On 05/16/2012 12:41 PM, Tom Horsley wrote:
On Wed, 16 May 2012 09:42:20 -0600 JD wrote:
It isn't useless for me at work: It is the only thing that makes NIS lookups reliable. At some point in time, glibc apparently changed the timeout for NIS to something like 3 nanoseconds :-).
3 ns?? So, what did you do to make it work?
The smiley was for the 3 ns value. I have no idea what it actually is, but NIS only functions error free if I am running nscd on my local system. The slightest amount of network traffic that slows down the local network always results in NIS errors unless I'm running nscd. This happened somewhere around fedora 12 or 13 I seem to recall. Never ran nscd before that, and never had a problem, and none of the local network infrastructure changed, so I figured it must be something in libc that was more sensitive to slight delays in responses.

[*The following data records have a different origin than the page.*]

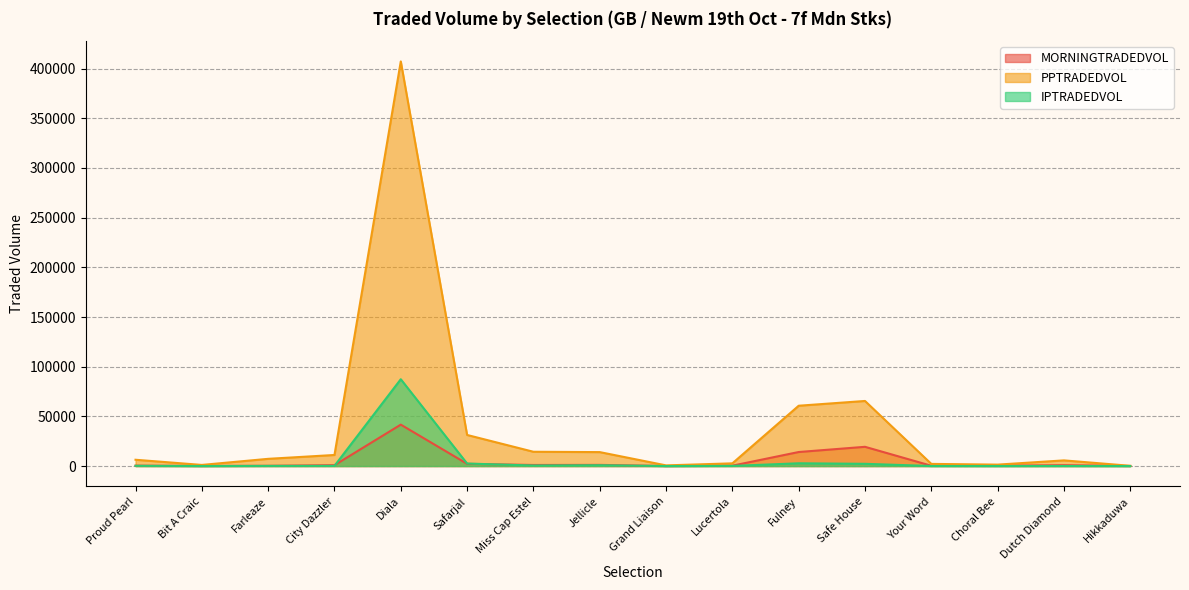

Rank the categories by MORNINGTRADEDVOL value from highest to lowest.

Diala, Safe House, Fulney, Safarjal, Jellicle, Miss Cap Estel, City Dazzler, Dutch Diamond, Proud Pearl, Lucertola, Your Word, Choral Bee, Farleaze, Hikkaduwa, Bit A Craic, Grand Liaison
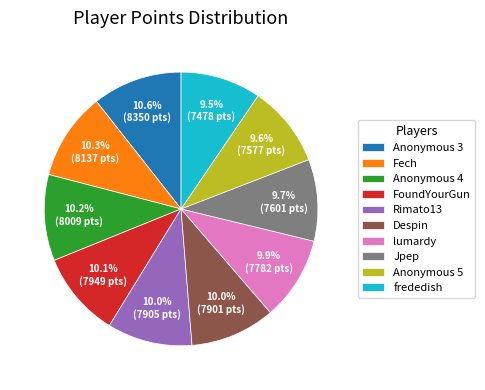

Which has a higher value, Despin or Anonymous 3?

Anonymous 3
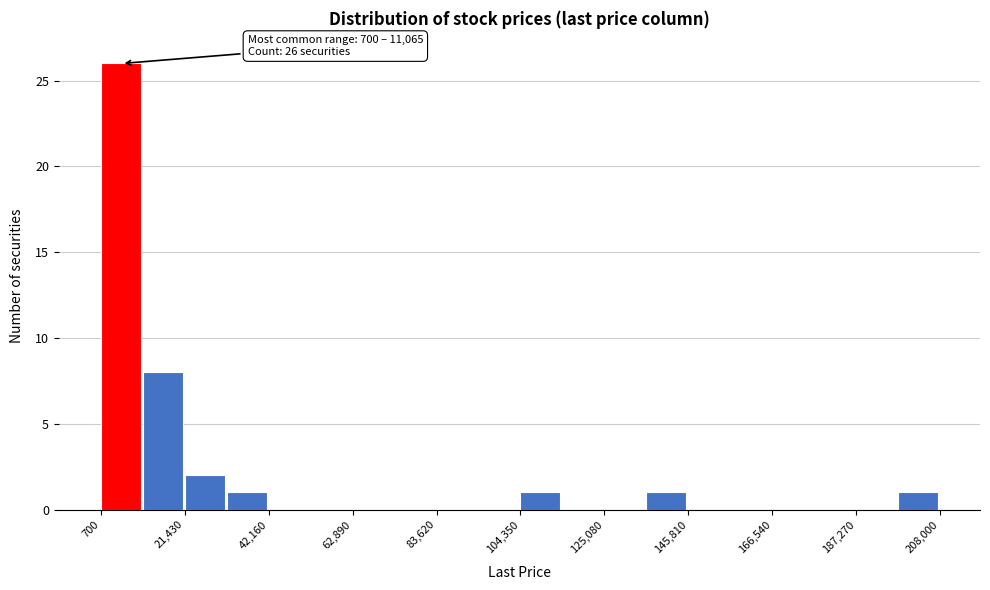

Around what value on the x-axis is the tallest bar? Give the approximate position of its centre, as read against the axis.

5000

I see. Well, I must not have configured nscd properly then. Currently enabled and running dnsmasq with the following config options in /etc/dnsmasq.conf:
interface=em1 interface=lo except-interface=virbr0 listen-address=10.0.0.1 cache-size=2000 no-negcache conf-dir=/etc/dnsmasq.d
Per documentation, the interfaces are what it listens to for resolution requests. I assume the resolver library (/lib/libnss_mdns4_minimal.so.2) configured in /etc/nsswitch.conf:
hosts: files mdns4_minimal dns [NOTFOUND=return] myhostname
looks in /etc/resolv.conf to see that the first line is 127.0.0.1.
If there is a dnsmasq config option to force a longer ttl (i.e. to delay invalidation of a translated domain), I do not know it.
Also, is the line
listen-address=10.0.0.1
redundant? since it is the address of interface em1, which is already stated?
If you have any improvements I can make to the config options, please share them.